Inspiration comes in many forms. One such form is the story of a man who travels the world to prove that odds can be beaten and that people should never give up.
In 1987 Randolph Westphal, was diagnosed with malignant melanoma(skin cancer). He ended up having to have lymph nodes removed and doctors told him he most likely would only live for another six months to a year.
Westphal didn’t believe what the doctors had to say. “No doctor can heal you…doctors can treat you and do operations but the healing comes from you, it starts in your mind,” he said. “I am a very good example, I like to live.”
In 1989 Westphal began his travels to prove to himself and to others that, “he wasn’t dead.” For the next almost 25 years, he has shared his story with numerous people in cities and towns throughout the globe.
During those 25 years Westphal has undergone 28 cancer surgeries, four of them life threatening. While riding in Argentina he met with the most dangerous creature he ever met—a human.
Westphal and his companion Shir Khan, a wolf malamute were hit by a truck. The truck actually rolled over the two travellers. “The guy picked me up and threw me in the ditch and covered me up,” said Westphal. Sadly, Shir Khan died at the scene and Westphal was found by a passerby four hours later.
He suffered from loss of speech, taste, smell and his memory. 40 surgeries to keep his leg and a total of five years to recover. Keeping notes and revisiting places he travelled to have helped him recover the memories lost. He has also undergone both hip and knee replacement surgeries.
During a check up in Quebec in 1990 Westphal’s doctor asked if he would like to talk to patients, to share his experience. He agreed and to do so and his first speaking engagement was arranged.
“Many media, television, patients… I am close to heart attack but I start talking,” said Westphal…”I talked to cancer patients, they cried and I thought I had said something incorrect in my bad English.”
Westphal giggles as he explained that the first English he experienced was, “Ladies and gentlemen fasten your seatbelts and stop smoking.” Westphal has since and continues to speak at schools, universities and what ever groups ask him to share his story.
Another of his many achievements was marked in August of 1997 when he received his certificate from Guinness World Records saluting his record of man and dog (Shir Khan) biking-travelling 73,000 km.
On May 4 of this year, 55 year old Randolph Westphal and his family flew into Vancouver from Frankurt Germany to begin his sixth world tour.

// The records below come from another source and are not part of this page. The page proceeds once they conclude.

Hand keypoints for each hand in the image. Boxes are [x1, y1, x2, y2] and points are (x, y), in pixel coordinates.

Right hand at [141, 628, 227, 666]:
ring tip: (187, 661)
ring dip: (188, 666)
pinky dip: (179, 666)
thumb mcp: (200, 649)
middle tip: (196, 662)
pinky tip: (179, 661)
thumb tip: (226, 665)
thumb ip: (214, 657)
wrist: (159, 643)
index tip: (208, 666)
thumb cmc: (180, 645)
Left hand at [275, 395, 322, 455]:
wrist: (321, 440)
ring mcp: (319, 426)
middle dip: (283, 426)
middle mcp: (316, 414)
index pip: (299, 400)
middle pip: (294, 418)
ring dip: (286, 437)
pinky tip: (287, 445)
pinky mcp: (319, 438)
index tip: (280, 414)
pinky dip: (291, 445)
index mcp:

Westphal’s family consists of his dogs, Chinook, who is the great grandson of Shir Khan, and Nanook. They are his pets, companions and his protectors. “We have had experience with wolf and bear,” said Westphal, “they take care of me.”
They travel in all weather, in all temperatures. -51 is the coldest temperature they have endured.

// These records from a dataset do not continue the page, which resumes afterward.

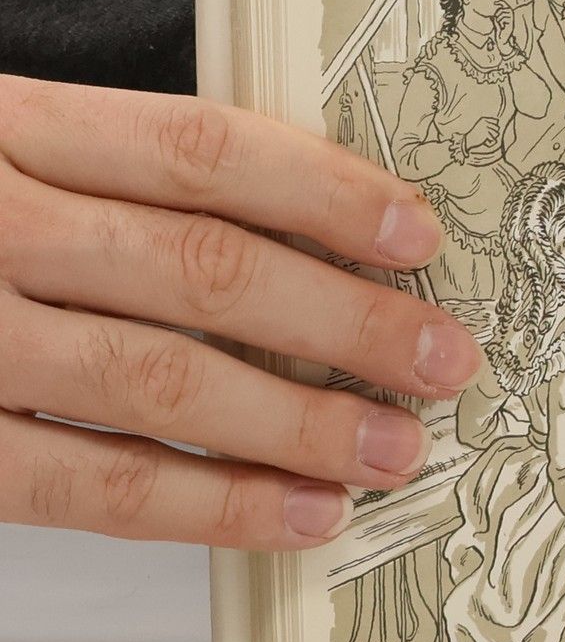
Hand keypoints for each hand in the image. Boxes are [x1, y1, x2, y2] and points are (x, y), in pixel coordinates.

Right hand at [0, 77, 483, 547]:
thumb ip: (107, 174)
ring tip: (394, 449)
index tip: (417, 236)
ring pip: (157, 380)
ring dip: (298, 423)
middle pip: (201, 268)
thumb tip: (299, 227)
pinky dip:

Travelling from Hope to Princeton included the, “longest hills I’ve had to climb in 25 years,” said Westphal during a stop at the Sandman Inn in Princeton on May 14.
It was pouring rain during that part of his trip. Westphal had stopped in at Manning Park to rest and even though the park was closed at the time, the manager gave Westphal both food and lodging for a night.
Westphal does his best to keep a budget of under $20 a day to feed him and his family. Support of lodging and donations are most gratefully accepted to aid him in his journey and spreading his message of hope. To explain why he keeps going, Westphal said simply, “The greatest gift God give us is the gift of life – the greatest loss is to return it unopened.”
After a stay at the Evergreen Motel, Westphal continued his journey on through Keremeos. Significant problems with his knee altered his course and he headed towards Kelowna instead of the original plan for Osoyoos. He is currently travelling throughout the Okanagan towards his destination of Alaska.